• _TASK TO COMPLETE_:
Could you print the lines in the entries below from the line with "四来源。这样的教法站可以知道人口控制。从这个例子中重" up to and including the line with "the difference of", unchanged and line for line?

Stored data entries
# # # #

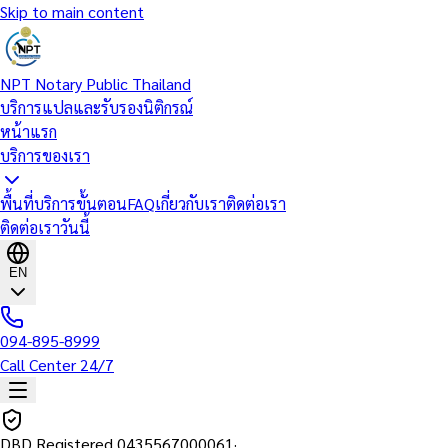
Skip to main content
NPT Notary Public Thailand
บริการแปลและรับรองนิติกรณ์
หน้าแรก
บริการของเรา
พื้นที่บริการ
ขั้นตอน
FAQ
เกี่ยวกับเรา
ติดต่อเรา
ติดต่อเราวันนี้
EN
094-895-8999
Call Center 24/7
DBD Registered
0435567000061
·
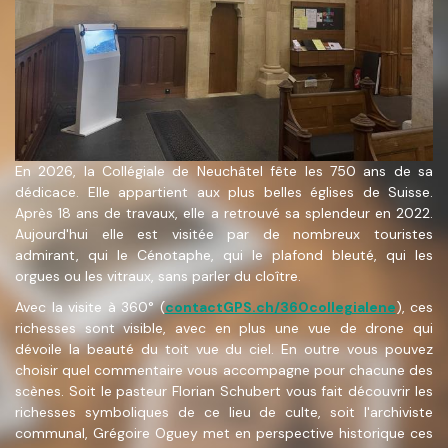
En 2026, la Collégiale de Neuchâtel fête les 750 ans de sa
dédicace. Elle appartient aux plus belles églises de Suisse.
Après 18 ans de travaux, elle a retrouvé sa splendeur en 2022.
Aujourd'hui elle est visitée par de nombreux touristes
admirant, qui le Cénotaphe, qui le plafond bleuté, qui les
orgues ou les vitraux, sans parler du cloître.
Avec la visite à 360° (
contactGPS.ch/360collegialene
), ces
richesses sont visible, avec en plus une vue de drone qui
dévoile la beauté du toit vue du ciel. En outre vous pouvez
choisir quel commentaire vous accompagne pour chacune des
scènes. Soit le pasteur Florian Schubert vous fait découvrir les
richesses symboliques de ce lieu de culte, soit l'archiviste
communal, Grégoire Oguey met en perspective historique ces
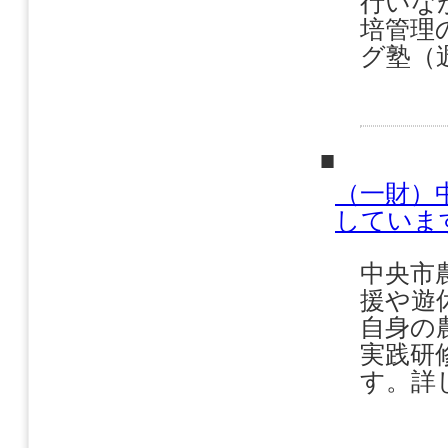
行いな
培管理
グ塾（
■
（一財）
していま
中央市
援や遊
自身の
実践研
す。詳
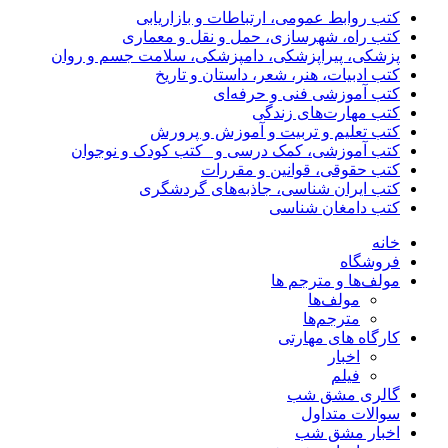
کتب روابط عمومی، ارتباطات و بازاریابی
کتب راه، شهرسازی، حمل و نقل و معماری
پزشکی، پیراپزشکی، دامپزشکی، سلامت جسم و روان
کتب ادبیات، هنر، شعر، داستان و تاریخ
کتب آموزشی فنی و حرفه‌ای
کتب مهارت‌های زندگی
کتب تعلیم و تربیت و آموزش و پرورش
کتب آموزشی، کمک درسی و _کتب کودک و نوجوان
کتب حقوقی، قوانین و مقررات
کتب ایران شناسی، جاذبه‌های گردشگری
کتب دامغان شناسی
خانه
فروشگاه
مولف‌ها و مترجم ها
مولف‌ها
مترجم‌ها
کارگاه های مهارتی
اخبار
فیلم
گالری مشق شب
سوالات متداول
اخبار مشق شب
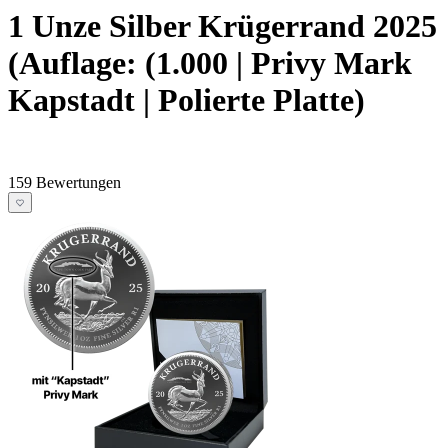
1 Unze Silber Krügerrand 2025
(Auflage: (1.000 | Privy Mark
Kapstadt | Polierte Platte)
159 Bewertungen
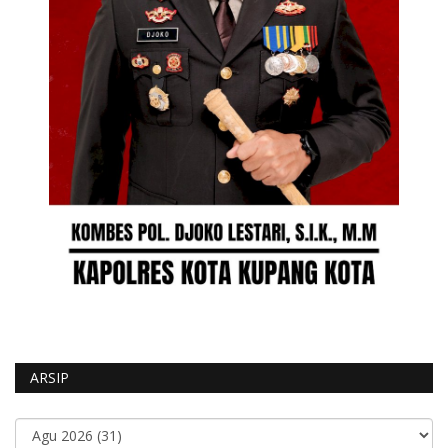
ARSIP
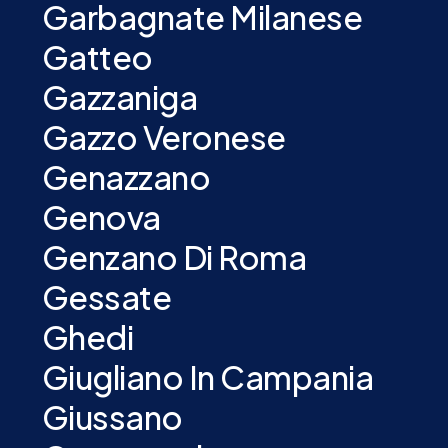
Garbagnate Milanese
Gatteo
Gazzaniga
Gazzo Veronese
Genazzano
Genova
Genzano Di Roma
Gessate
Ghedi
Giugliano In Campania
Giussano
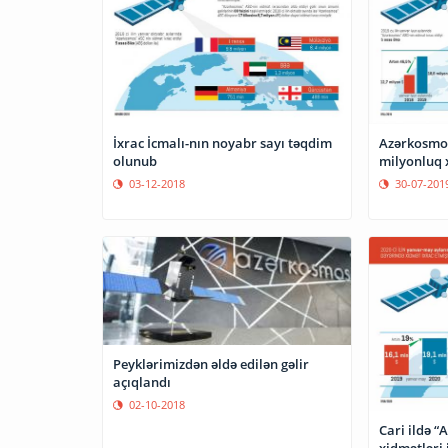
İxrac İcmalı-nın noyabr sayı təqdim
Azərkosmos
olunub
milyonluq 
03-12-2018
30-07-201
Peyklərimizdən əldə edilən gəlir
açıqlandı
02-10-2018
Cari ildə “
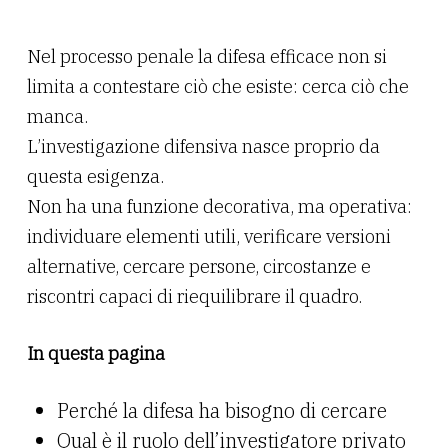
Nel processo penale la difesa efficace non si
limita a contestare ciò che esiste: cerca ciò che
manca.
L’investigazione difensiva nasce proprio da
questa esigenza.
Non ha una funzione decorativa, ma operativa:
individuare elementi utili, verificare versioni
alternative, cercare persone, circostanze e
riscontri capaci di riequilibrare il quadro.
In questa pagina
Perché la difesa ha bisogno di cercare
Qual è il ruolo dell’investigatore privato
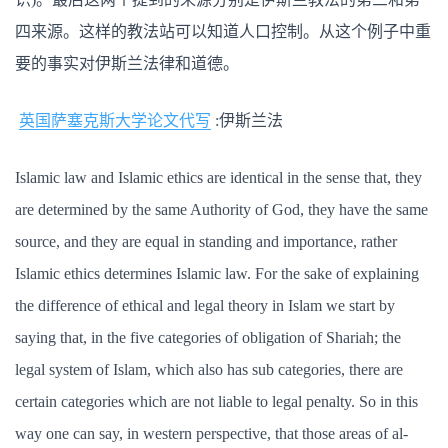
四来源。这样的教法站可以知道人口控制。从这个例子中重
要的事实对伊斯兰法律和道德。
英国萨塞克斯大学论文代写
:伊斯兰法
Islamic law and Islamic ethics are identical in the sense that, they
are determined by the same Authority of God, they have the same
source, and they are equal in standing and importance, rather
Islamic ethics determines Islamic law. For the sake of explaining
the difference of ethical and legal theory in Islam we start by
saying that, in the five categories of obligation of Shariah; the
legal system of Islam, which also has sub categories, there are
certain categories which are not liable to legal penalty. So in this
way one can say, in western perspective, that those areas of al-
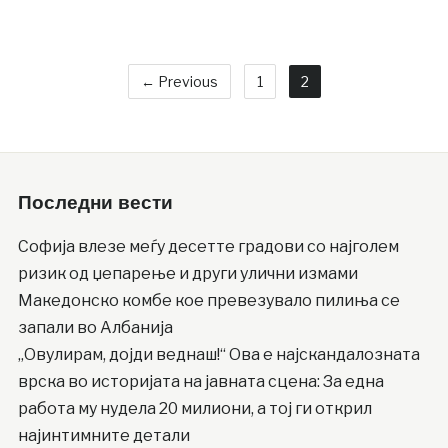
← Previous
1
2
Последни вести
Софија влезе меѓу десетте градови со најголем
ризик од џепарење и други улични измами
Македонско комбе кое превезувало пилиња се
запали во Албанија
„Овулирам, дојди веднаш!“ Ова е најскандалозната
врска во историјата на јавната сцена: За една
работа му нудела 20 милиони, а тој ги открил
најинтимните детали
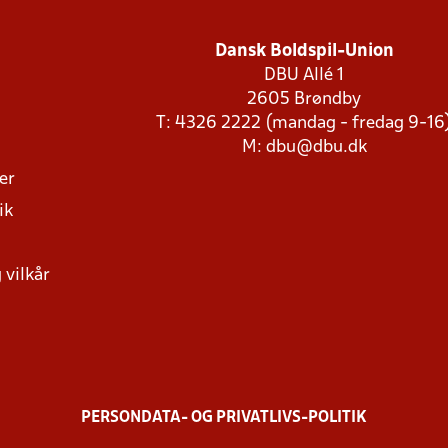
Dansk Boldspil-Union
DBU Allé 1
2605 Brøndby
T: 4326 2222 (mandag - fredag 9-16
M:
dbu@dbu.dk
ger
ik
 vilkår
PERSONDATA- OG PRIVATLIVS-POLITIK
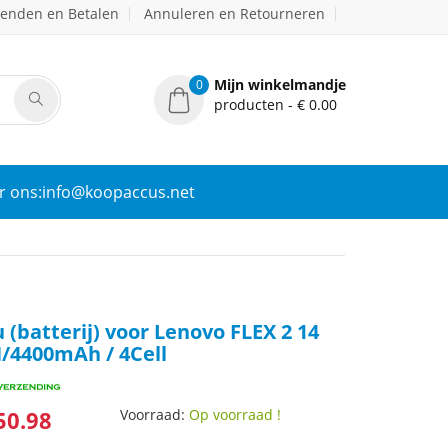
zenden en Betalen
Annuleren en Retourneren
Mijn winkelmandje
0
producten - € 0.00
r ons:info@koopaccus.net
 (batterij) voor Lenovo FLEX 2 14
/4400mAh / 4Cell
50.98
Voorraad:
Op voorraad !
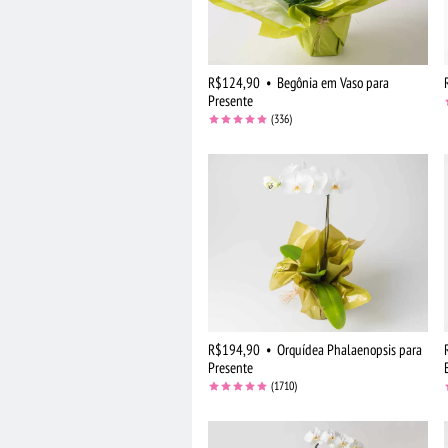
R$124,90
•
Begônia em Vaso para
Presente
(336)
R$194,90
•
Orquídea Phalaenopsis para
Presente
(1710)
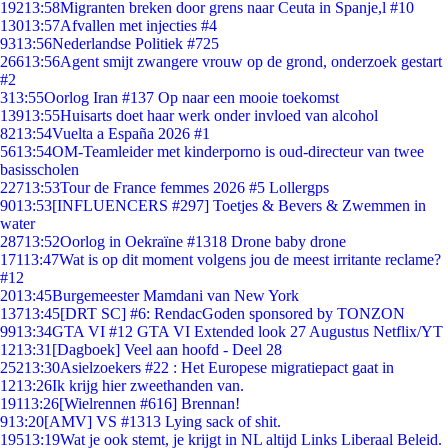
192
13:58
Migranten breken door grens naar Ceuta in Spanje,l #10
130
13:57
Afvallen met injecties #4
93
13:56
Nederlandse Politiek #725
266
13:56
Agent smijt zwangere vrouw op de grond, onderzoek gestart
#2
3
13:55
Oorlog Iran #137 Op naar een mooie toekomst
139
13:55
Huisarts doet haar werk onder invloed van alcohol
82
13:54
Vuelta a España 2026 #1
56
13:54
OM-Teamleider met kinderporno is oud-directeur van twee
basisscholen
227
13:53
Tour de France femmes 2026 #5 Lollergps
90
13:53
[INFLUENCERS #297] Toetjes & Bevers & Zwemmen in
water
287
13:52
Oorlog in Oekraïne #1318 Drone baby drone
171
13:47
Wat is op dit moment volgens jou de meest irritante reclame?
#12
20
13:45
Burgemeester Mamdani van New York
137
13:45
[DRT SC] #6: RendacGoden sponsored by TONZON
99
13:34
GTA VI #12 GTA VI Extended look 27 Augustus Netflix/YT
12
13:31
[Dagboek] Veel aan hoofd - Deel 28
252
13:30
Asielzoekers #22 : Het Europese migratiepact gaat in
12
13:26
Ik krijg hier zweethanden van.
191
13:26
[Wielrennen #616] Brennan!
9
13:20
[AMV] VS #1313 Lying sack of shit.
195
13:19
Wat je ook stemt, je krijgt in NL altijd Links Liberaal Beleid.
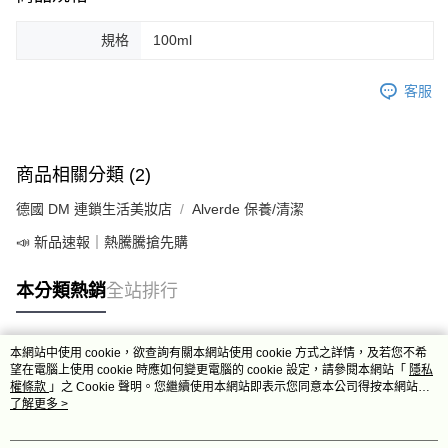
規格
100ml
客服
商品相關分類 (2)
德國 DM 連鎖生活美妝店
Alverde 保養/清潔
📣 新品速報｜熱騰騰搶先購
本分類熱銷
全站排行
本網站中使用 cookie，欲查詢有關本網站使用 cookie 方式之詳情，及若您不希
熱門標籤
望在電腦上使用 cookie 時應如何變更電腦的 cookie 設定，請參閱本網站「
隱私
權條款
」之 Cookie 聲明。您繼續使用本網站即表示您同意本公司得按本網站使
用條款之 Cookie 聲明使用 cookie。
了解更多 >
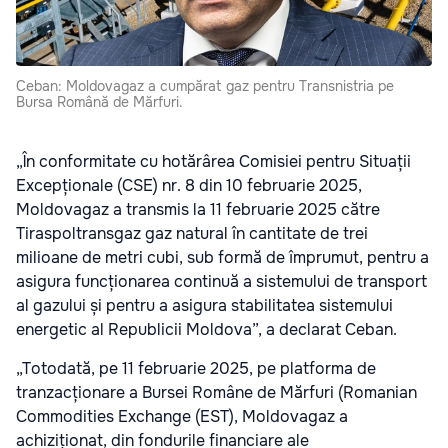
Ceban: Moldovagaz a cumpărat gaz pentru Transnistria pe
Bursa Română de Mărfuri.
„În conformitate cu hotărârea Comisiei pentru Situații
Excepționale (CSE) nr. 8 din 10 februarie 2025,
Moldovagaz a transmis la 11 februarie 2025 către
Tiraspoltransgaz gaz natural în cantitate de trei
milioane de metri cubi, sub formă de împrumut, pentru a
asigura funcționarea continuă a sistemului de transport
al gazului și pentru a asigura stabilitatea sistemului
energetic al Republicii Moldova”, a declarat Ceban.
„Totodată, pe 11 februarie 2025, pe platforma de
tranzacționare a Bursei Române de Mărfuri (Romanian
Commodities Exchange (EST), Moldovagaz a
achiziționat, din fondurile financiare ale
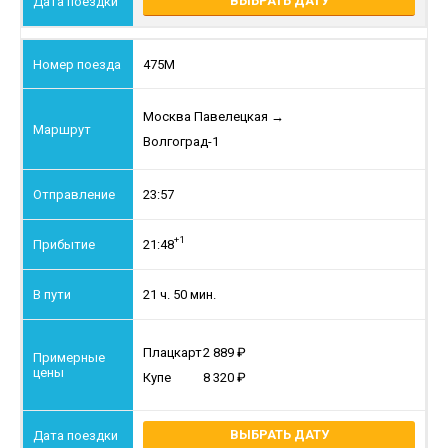
ВЫБРАТЬ ДАТУ
475М
Москва Павелецкая
→
Волгоград-1
23:57
+1
21:48
21 ч. 50 мин.
Плацкарт
2 889
Купе
8 320
ВЫБРАТЬ ДАТУ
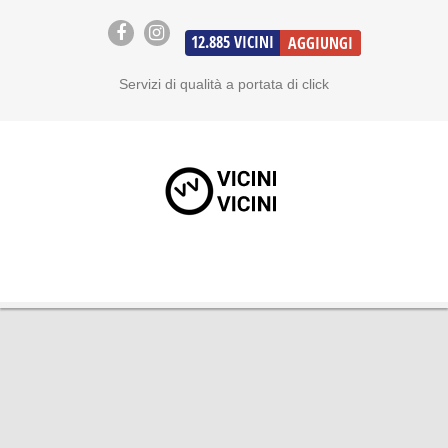
12.885
VICINI
AGGIUNGI
Servizi di qualità a portata di click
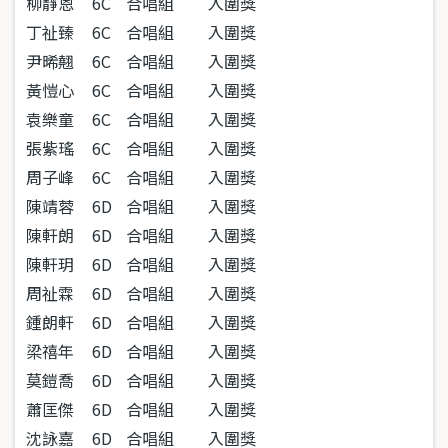
柳靜恩
6C
合唱組
入圍獎
丁祉臻
6C
合唱組
入圍獎
尹晞翹
6C
合唱組
入圍獎
黃愷心
6C
合唱組
入圍獎
袁樂童
6C
合唱組
入圍獎
張紫瑤
6C
合唱組
入圍獎
周子峰
6C
合唱組
入圍獎
陳靖蓉
6D
合唱組
入圍獎
陳軒朗
6D
合唱組
入圍獎
陳軒玥
6D
合唱組
入圍獎
周祉霖
6D
合唱組
入圍獎
鍾朗軒
6D
合唱組
入圍獎
梁禧年
6D
合唱組
入圍獎
莫鎧喬
6D
合唱組
入圍獎
蕭匡傑
6D
合唱組
入圍獎
沈詠嘉
6D
合唱組
入圍獎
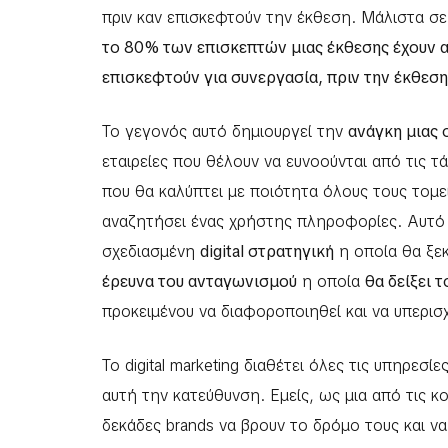
πριν καν επισκεφτούν την έκθεση. Μάλιστα σε 
το 80% των επισκεπτών μιας έκθεσης έχουν απ
επισκεφτούν για συνεργασία, πριν την έκθεση
Το γεγονός αυτό δημιουργεί την
ανάγκη μιας
εταιρείες που θέλουν να ευνοούνται από τις τά
που θα καλύπτει με ποιότητα όλους τους τομεί
αναζητήσει ένας χρήστης πληροφορίες. Αυτό γ
σχεδιασμένη
digital στρατηγική
η οποία θα ξεκ
έρευνα του ανταγωνισμού
η οποία
θα δείξει 
προκειμένου να διαφοροποιηθεί και να υπερισ
Το digital marketing διαθέτει όλες τις υπηρεσίες
αυτή την κατεύθυνση. Εμείς, ως μια από τις 
δεκάδες brands να βρουν το δρόμο τους και ν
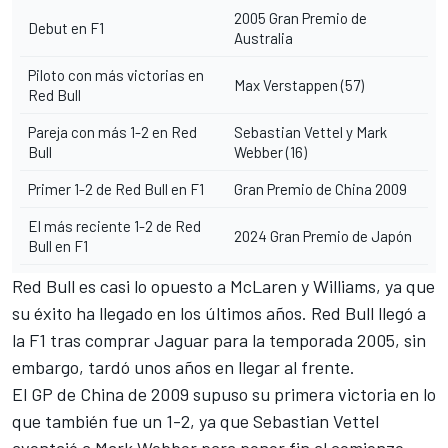
2005 Gran Premio de
Debut en F1
Australia
Piloto con más victorias en
Max Verstappen (57)
Red Bull
Pareja con más 1-2 en Red
Sebastian Vettel
y
Mark
Bull
Webber
(16)
Primer 1-2 de Red Bull en F1
Gran Premio de China 2009
El más reciente 1-2 de Red
2024 Gran Premio de Japón
Bull en F1
Red Bull es casi lo opuesto a McLaren y Williams, ya que
su éxito ha llegado en los últimos años. Red Bull llegó a
la F1 tras comprar Jaguar para la temporada 2005, sin
embargo, tardó unos años en llegar al frente.
El GP de China de 2009 supuso su primera victoria en lo
que también fue un 1-2, ya que Sebastian Vettel
aventajó a Mark Webber para poner fin al comienzo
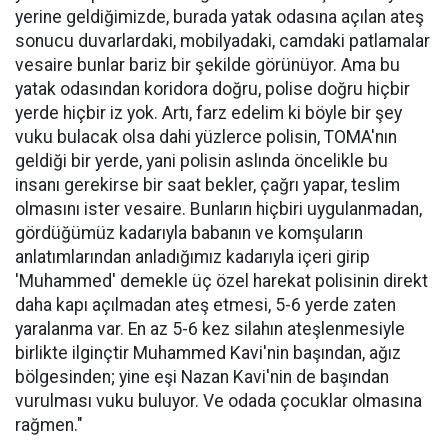
yerine geldiğimizde, burada yatak odasına açılan ateş
sonucu duvarlardaki, mobilyadaki, camdaki patlamalar
vesaire bunlar bariz bir şekilde görünüyor. Ama bu
yatak odasından koridora doğru, polise doğru hiçbir
yerde hiçbir iz yok. Artı, farz edelim ki böyle bir şey
vuku bulacak olsa dahi yüzlerce polisin, TOMA'nın
geldiği bir yerde, yani polisin aslında öncelikle bu
insanı gerekirse bir saat bekler, çağrı yapar, teslim
olmasını ister vesaire. Bunların hiçbiri uygulanmadan,
gördüğümüz kadarıyla babanın ve komşuların
anlatımlarından anladığımız kadarıyla içeri girip
'Muhammed' demekle üç özel harekat polisinin direkt
daha kapı açılmadan ateş etmesi, 5-6 yerde zaten
yaralanma var. En az 5-6 kez silahın ateşlenmesiyle
birlikte ilginçtir Muhammed Kavi'nin başından, ağız
bölgesinden; yine eşi Nazan Kavi'nin de başından
vurulması vuku buluyor. Ve odada çocuklar olmasına
rağmen."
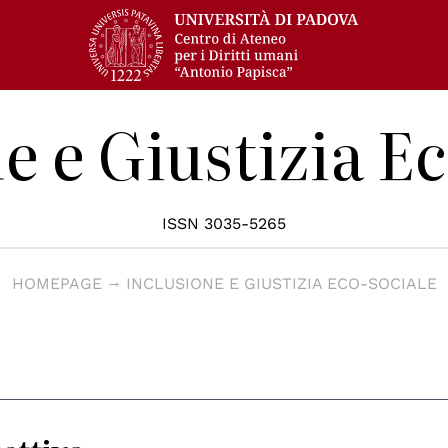
e e Giustizia E
ISSN 3035-5265
HOMEPAGE
INCLUSIONE E GIUSTIZIA ECO-SOCIALE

# # # #

• _ANSWER SECTION_:
四来源。这样的教法站可以知道人口控制。从这个例子中重
要的事实对伊斯兰法律和道德。
英国萨塞克斯大学论文代写
:伊斯兰法
Islamic law and Islamic ethics are identical in the sense that, they
are determined by the same Authority of God, they have the same
source, and they are equal in standing and importance, rather
Islamic ethics determines Islamic law. For the sake of explaining
the difference of ethical and legal theory in Islam we start by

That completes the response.